Im Gartenrestaurant des „Hotel Génération“ lerne ich einen Schweden kennen. Er ist Lehrer und so nebenher Vorsitzender der Vereinigung der schwedisch-madegassischen Freundschaft, ein Amt, von dem er - ohne dass er es uns näher erklärt - von Zeit zu Zeit enthoben wird, um wenig später wieder in dieses eingesetzt zu werden. Er bereist das Land in einer sehr touristischen Art und Weise - nie war er in einem Taxi-Brousse gesessen, das Hochland hatte er noch nie besucht. Er breitet das Übel seiner drei gescheiterten Ehen aus, findet in mir einen geduldigen Zuhörer und sagt schließlich wegen des hohen intellektuellen Anspruchs unseres Gesprächs, wie er mit einer schmeichelnden Geste der Gnade betont, eine Verabredung mit einem leichten Mädchen ab. Er selbst ist übrigens ein äußerst schlechter Zuhörer, der einem nicht in die Augen sehen kann und dann gedankenverloren mit seinen tiefliegenden Augenhöhlen ins Nichts starrt, bis er von einer nervösen Zuckung wieder in die Realität zurückgerissen wird.
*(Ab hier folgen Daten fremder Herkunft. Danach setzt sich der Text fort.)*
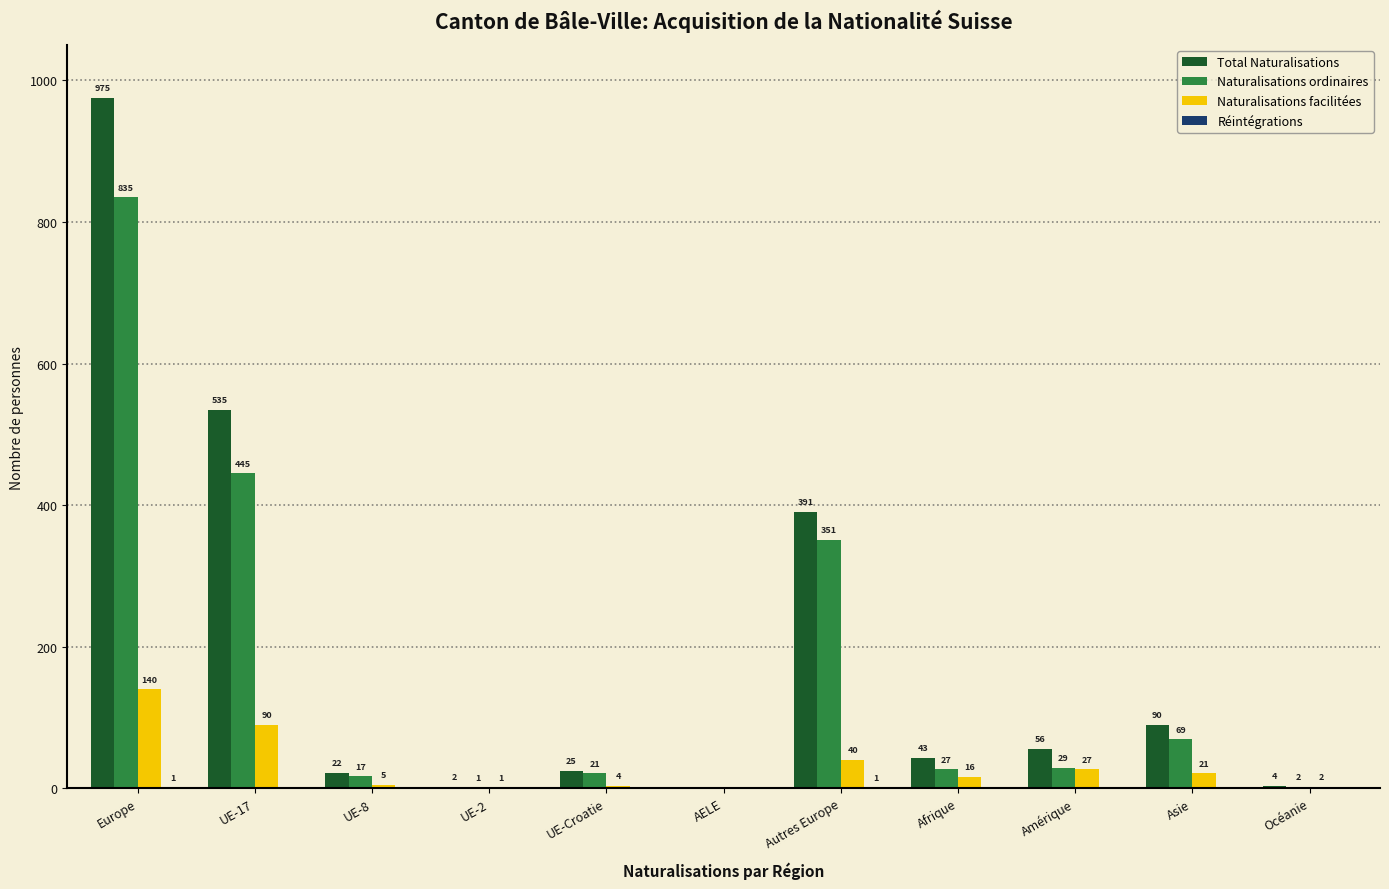

Is the value of Total Naturalisations at Europe greater than the value of Naturalisations facilitées at AELE?

Yes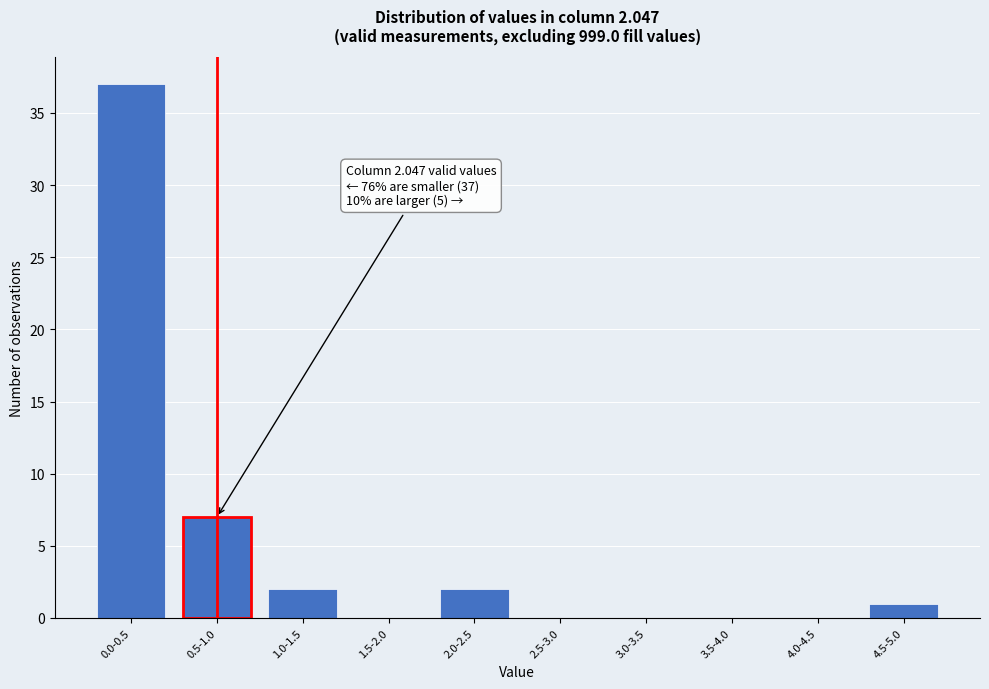

Reading left to right, transcribe all the data shown in this chart.

0.0-0.5=37	0.5-1.0=7	1.0-1.5=2	1.5-2.0=0	2.0-2.5=2	2.5-3.0=0	3.0-3.5=0	3.5-4.0=0	4.0-4.5=0	4.5-5.0=1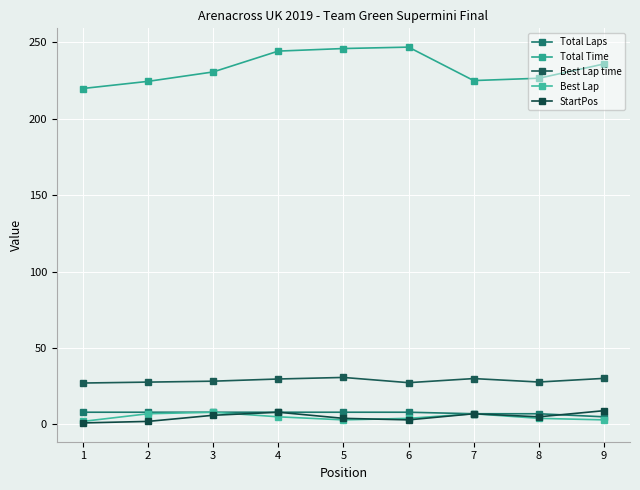

What is the sum of all Best Lap values?

43.0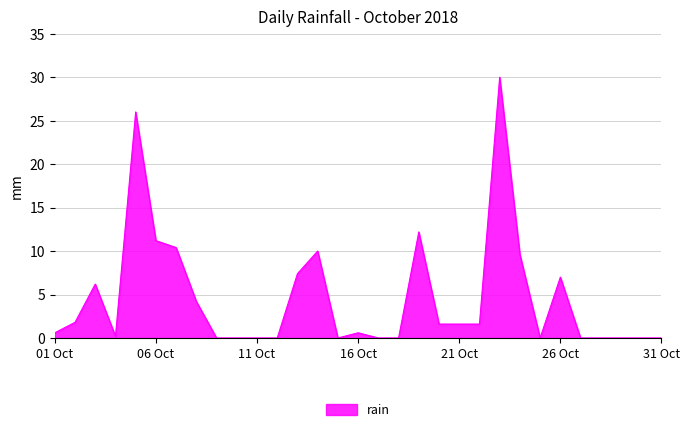

What is the maximum value shown in the chart?

30.0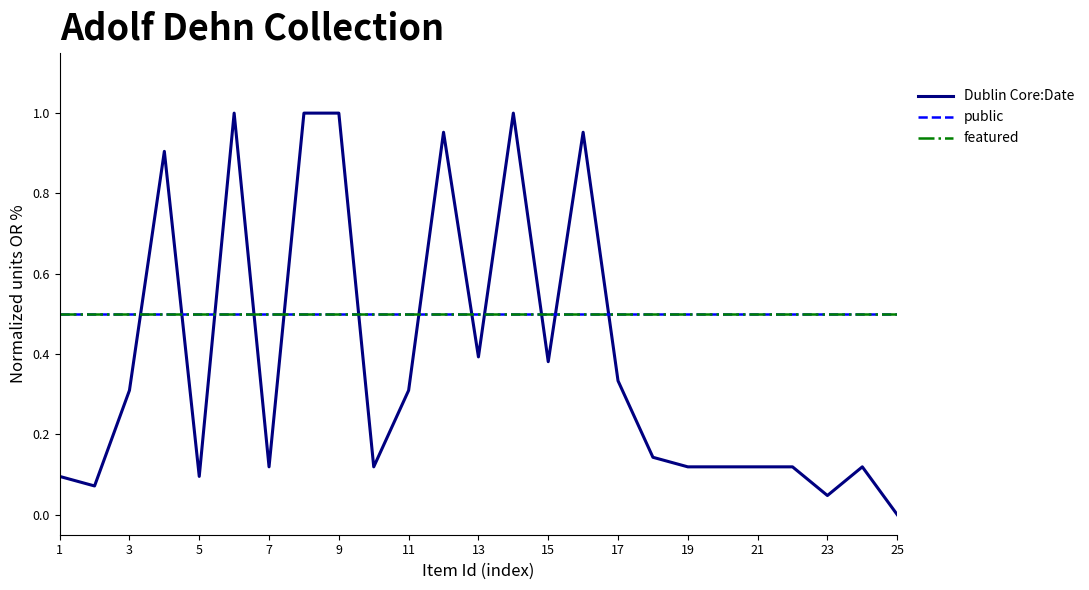

How many lines are shown in the chart?

3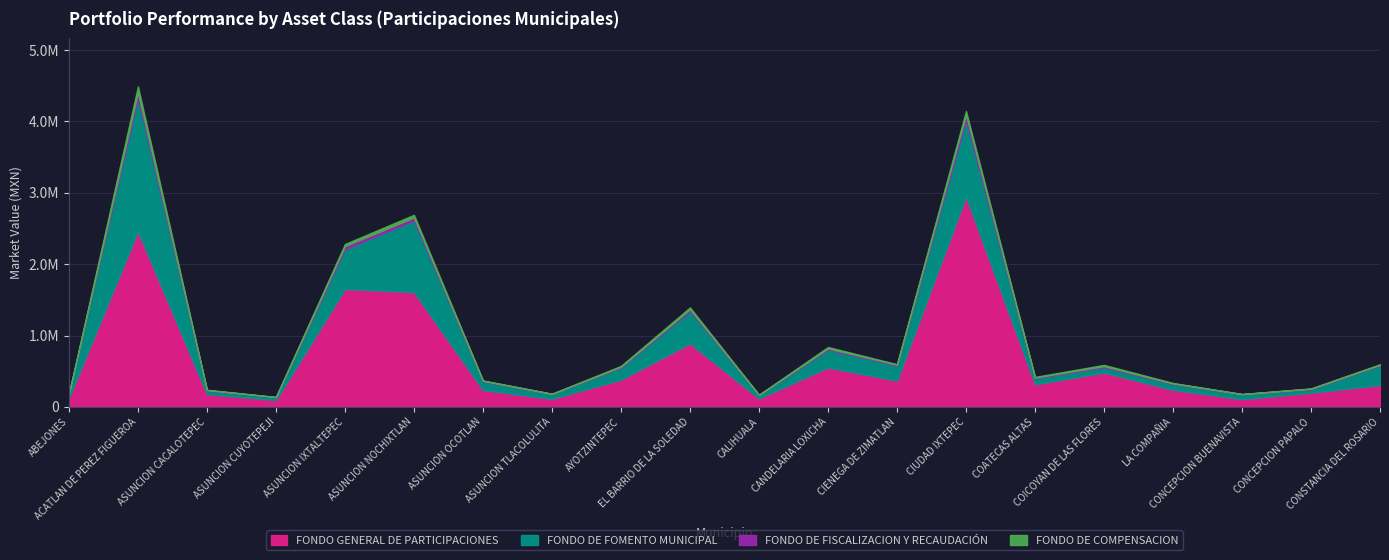

The FONDO DE FISCALIZACION Y RECAUDACIÓN series shows 13684 at CONSTANCIA DEL ROSARIO. True or false?

False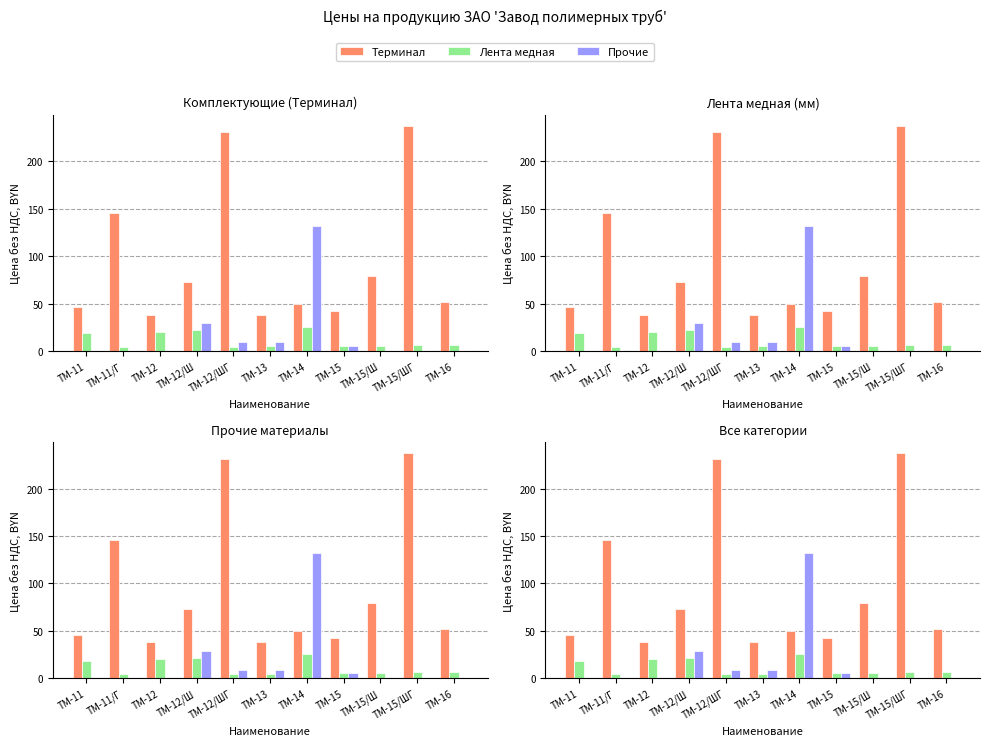

At which label does Лента медная first exceed 6?

ТМ-11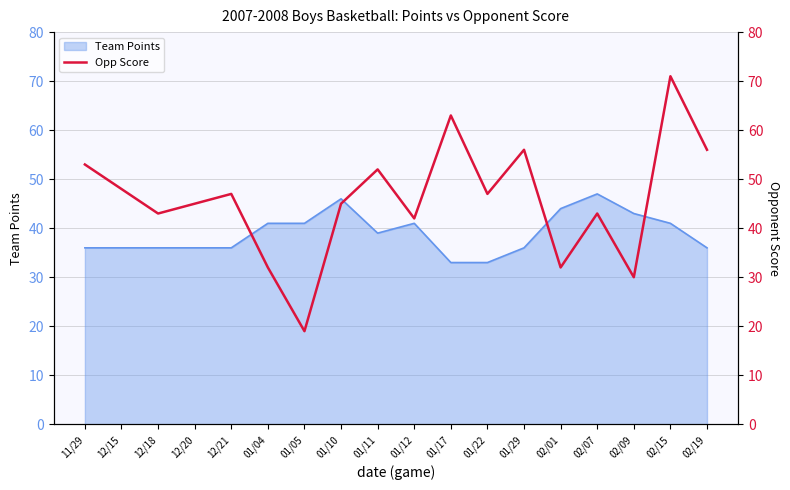

True or false: the data shows 63 at 01/17.

True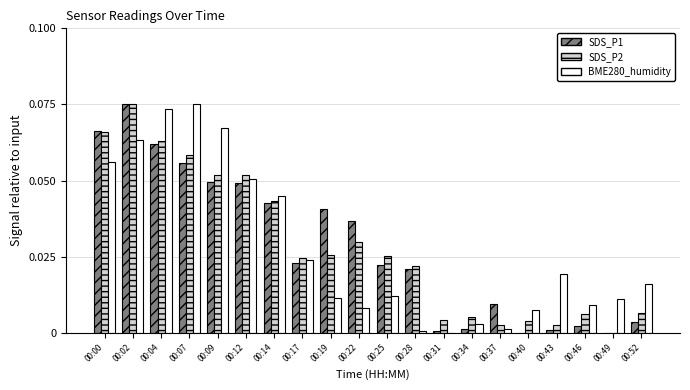

Is the value of SDS_P2 at 00:34 greater than the value of SDS_P1 at 00:31?

Yes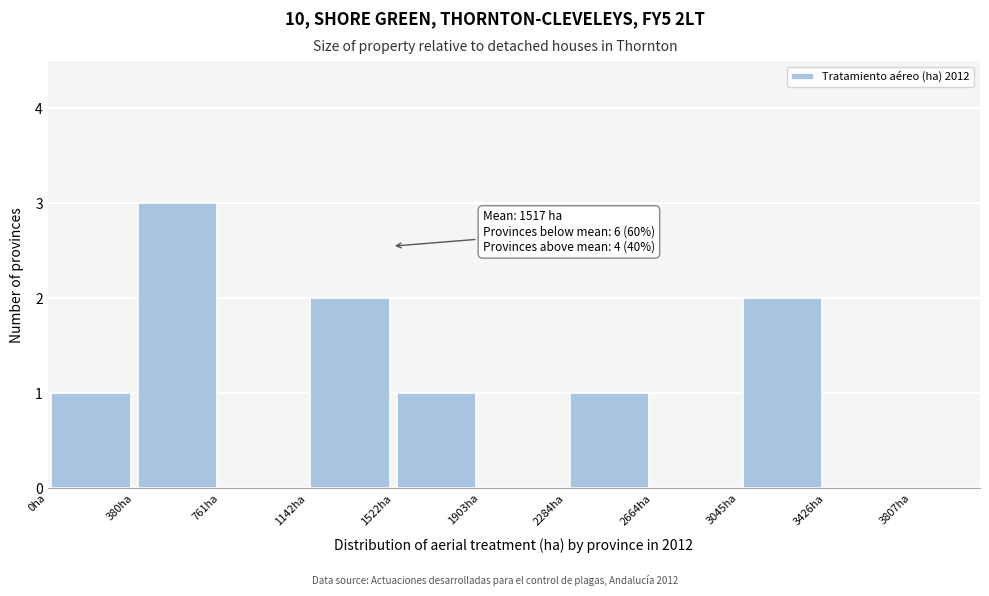

Which range on the x-axis has the tallest bar?

400 to 750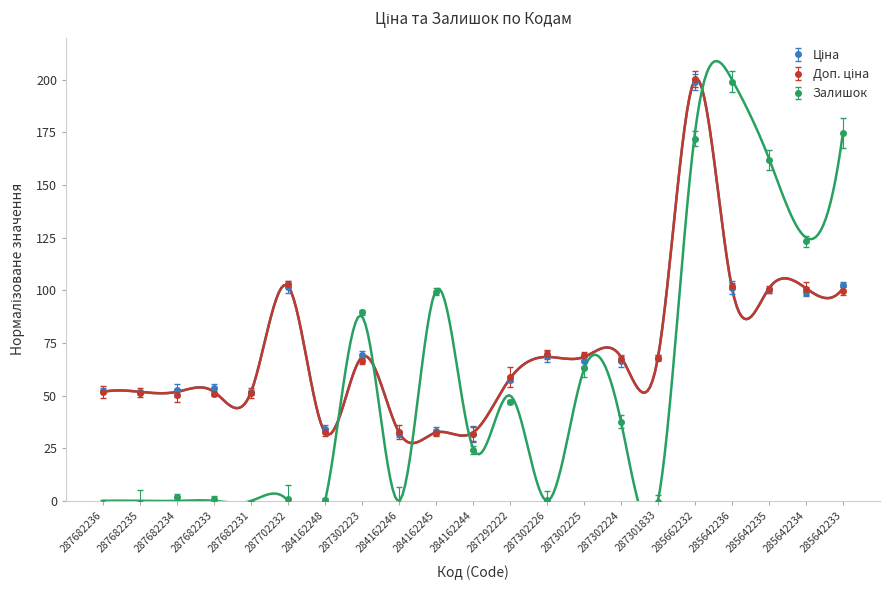

What are all the series names shown in the legend?

Ціна, Доп. ціна, Залишок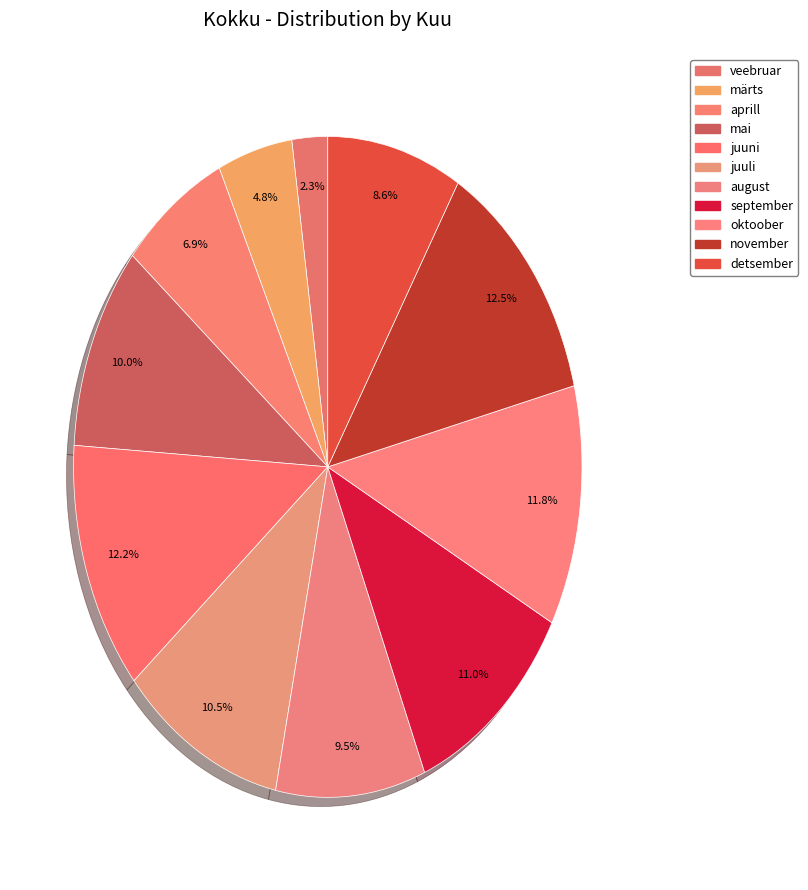

How many slices are in this pie chart?

11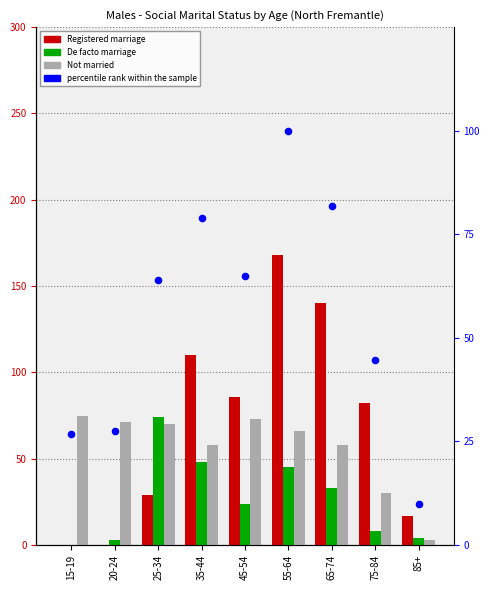

What is the total value across all series at 25-34?

236.9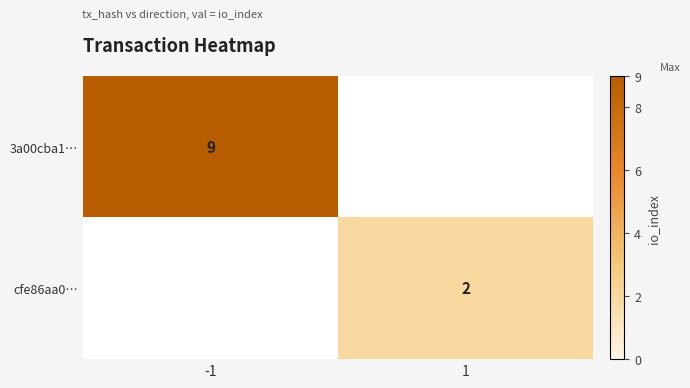

The 3a00cba1… series shows 4 at -1. True or false?

False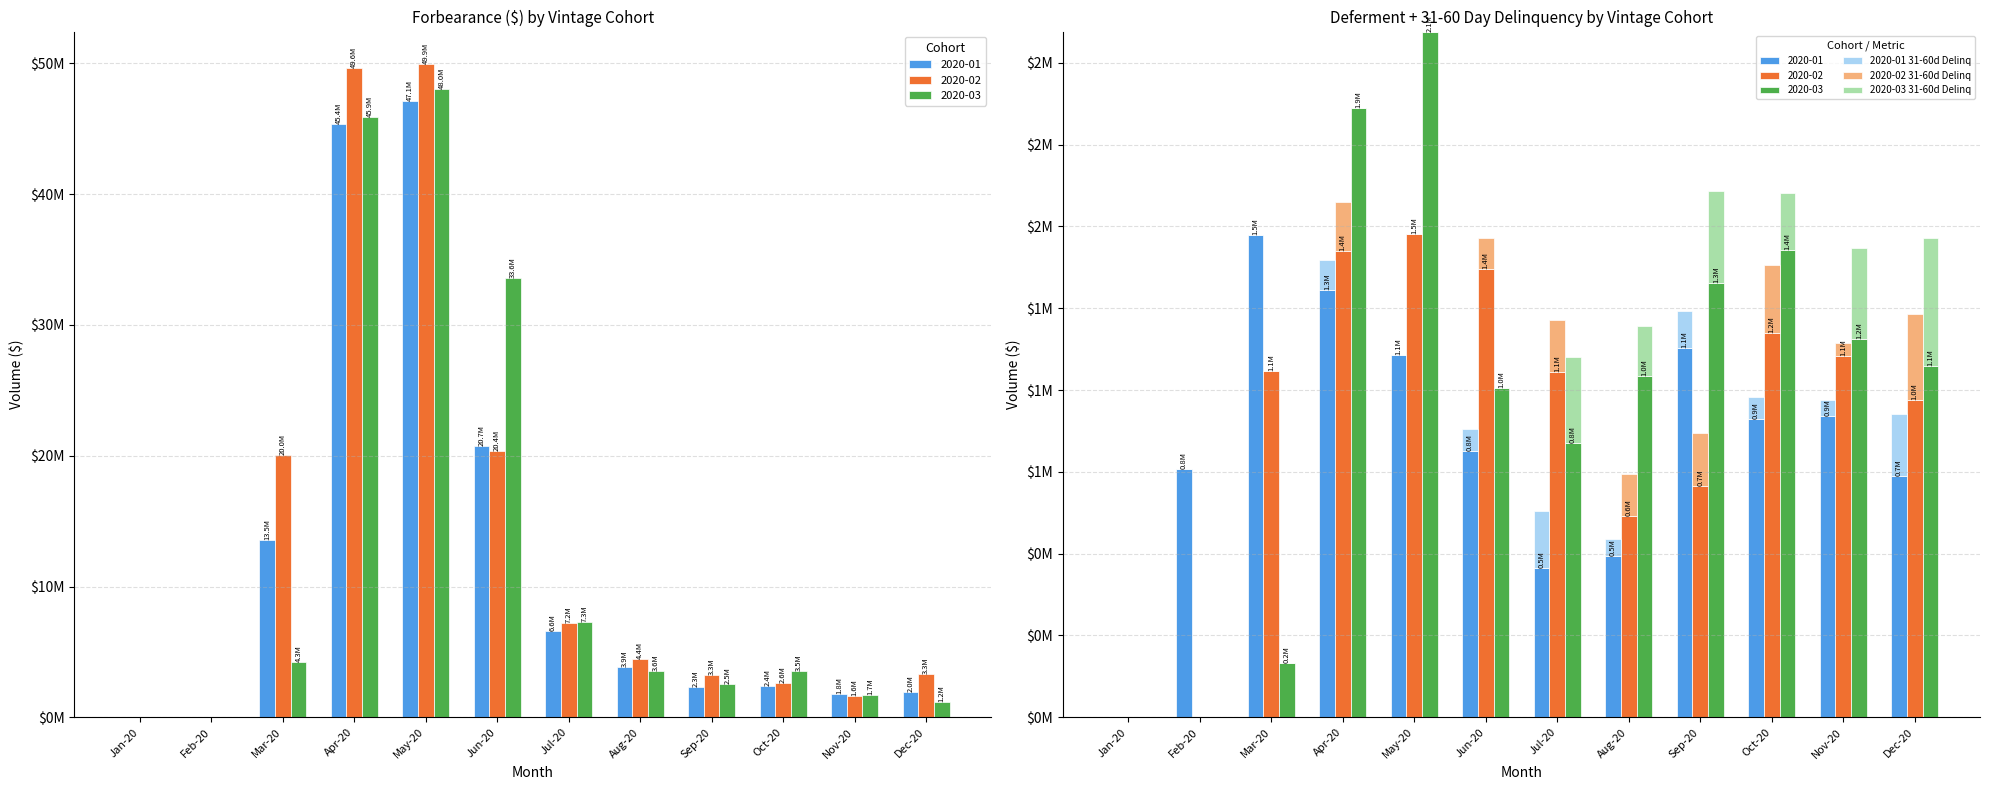

What is the average value of the 2020-02 31-60d Delinq series?

99766.6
Wir gehen schließlich mit ihm ins „Queen’s“, eine Bar mit Discothek, in der Europäer leichte Mädchen aufreißen. Ihm ist es uns gegenüber offensichtlich peinlich, dass die meisten Frauen ihn dort kennen. S. wiederum, die sich als einzige europäische Frau im Lokal als unerwünschte Konkurrenz und keineswegs wohl fühlt, macht das Beste aus der Situation und beginnt mit einer der Huren ein angeregtes Gespräch. Sie sprechen über Filmstars, vorwiegend männliche versteht sich, und dann beginnt die schwarze Frau durchaus offen über ihr Schicksal zu reden, die drei Kinder, die sie habe, den Mann, der sie sitzengelassen hat und dergleichen mehr. Der Schwede tut dies als den üblichen ostafrikanischen Sozialkitsch ab, für S. ist es ein ungeschminkter Einblick in die weibliche, madegassische Seele.

Beim Rückweg ins Hotel kommen wir in einen Platzregen, sodass wir uns in einen jener Unterstände flüchten, wo die Fleischspieße gebraten werden. Wir bekommen die salzigen Spieße zu kosten und genießen etwas Rum, was den Aufenthalt dort noch heimeliger macht. Als der Regen nachlässt, gehen wir leicht schwankend zum Hotel zurück. Es war wohl der erste und einzige Abend in Madagaskar, an dem wir uns berauscht hatten.